Task statement ::
When you repeat the entries below, please keep them exact and leave out the pictures.

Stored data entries
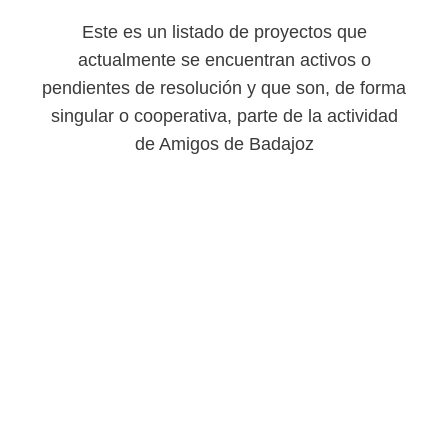
Este es un listado de proyectos que
actualmente se encuentran activos o
pendientes de resolución y que son, de forma
singular o cooperativa, parte de la actividad
de Amigos de Badajoz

Exercise answer ::
Este es un listado de proyectos que
actualmente se encuentran activos o
pendientes de resolución y que son, de forma
singular o cooperativa, parte de la actividad
de Amigos de Badajoz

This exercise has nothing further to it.